I interface fairly often with people who run big businesses here, factories, etc., and the economic development staff of our county.
The first group cannot find enough QUALIFIED local workers, and the latter is constantly scrambling to "create jobs." Yet, the guy who needs a dozen production workers cannot get anyone to show up any longer than it takes them to qualify for unemployment, if that long, before they crap out.
Even at a couple hundred bucks investment to get the guy into the facility and trained, it is a losing proposition for the manufacturer. Figures I was quoted less than a month ago, in a county with over 12% unemployment.
Same basic scenario with a large distribution center here...between basic entitlement mentality, and not being able to pee clean, it is slim pickings. I am sure you will poll every employer within a hundred-mile radius to prove me wrong...but people who are actually out here running businesses tell me I am right.
Bourdain just echoed the refrain.
Using the word "qualified" has been over done as bad as the dog ate my homework-----I know family's working 3-4 part time jobs and recieve "NO" benefits unless they are deducted from one's paycheck---leaves real quality time for family values---the legal system in our area needs to be inturpited in several languages ---the "cheap" labor cost is passed to the taxpayer---not the employer--guess who the employer is??
My cousin manages a welding/fabrication shop, and he tells me they have several openings pretty much all the time. Someone applies, works long enough to either go back on unemployment, or claim their back hurts to get disability, and then a new opening emerges. His story is all too common.

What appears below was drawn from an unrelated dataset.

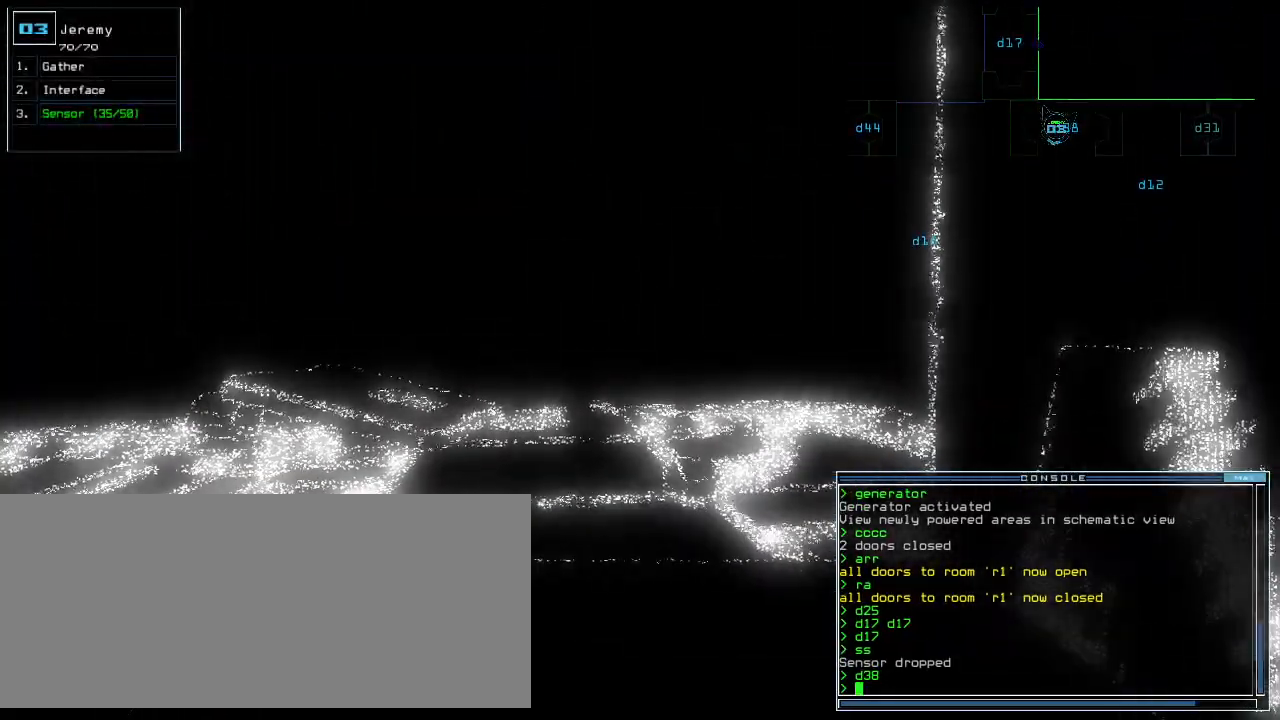
Gameplay with keyboard; each line is a JSON object with the keys held at the frame after it. "events" lists presses ("down") and releases ("up") of ".", "0", "1", "2", "3", "4", "5", "6", "7", "8", "9", "a", "b", "backspace", "c", "caps_lock", "comma", "ctrl_l", "ctrl_r", "d", "down", "e", "equals", "escape", "f", "f8", "g", "h", "i", "j", "k", "l", "left", "m", "minus", "n", "o", "p", "q", "quote", "r", "return", "right", "s", "semicolon", "shift_l", "shift_r", "space", "t", "tab", "tilde", "u", "up", "v", "w", "x", "y" and "z" between this image and that frame as [ms after this image, input, new state], when the widget could be followed in between. No other keys are recorded. Mouse input is not recorded. Not read: other_keys.
{"keys": ["up"]}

I know of some welding guys he could get in touch with if needed---you can never be to helpful in these times --will pass the message--Tks
The place is in Mason City, NE, if they really want a job, they can look it up. It is the only welding shop in town.
Last I heard, they are looking for welders/machinists, and general mechanical knowledge is a must. Knowing how to work CNC equipment helpful, as is fabrication experience. My cousin invented the 'two bang-r' bale carrier, and manages a welding/machine shop, yet has to farm out part of the fabrication because he doesn't have enough 'good' help.
On the slow season in the shop, they may be sent out to other endeavors, as well, just so you know.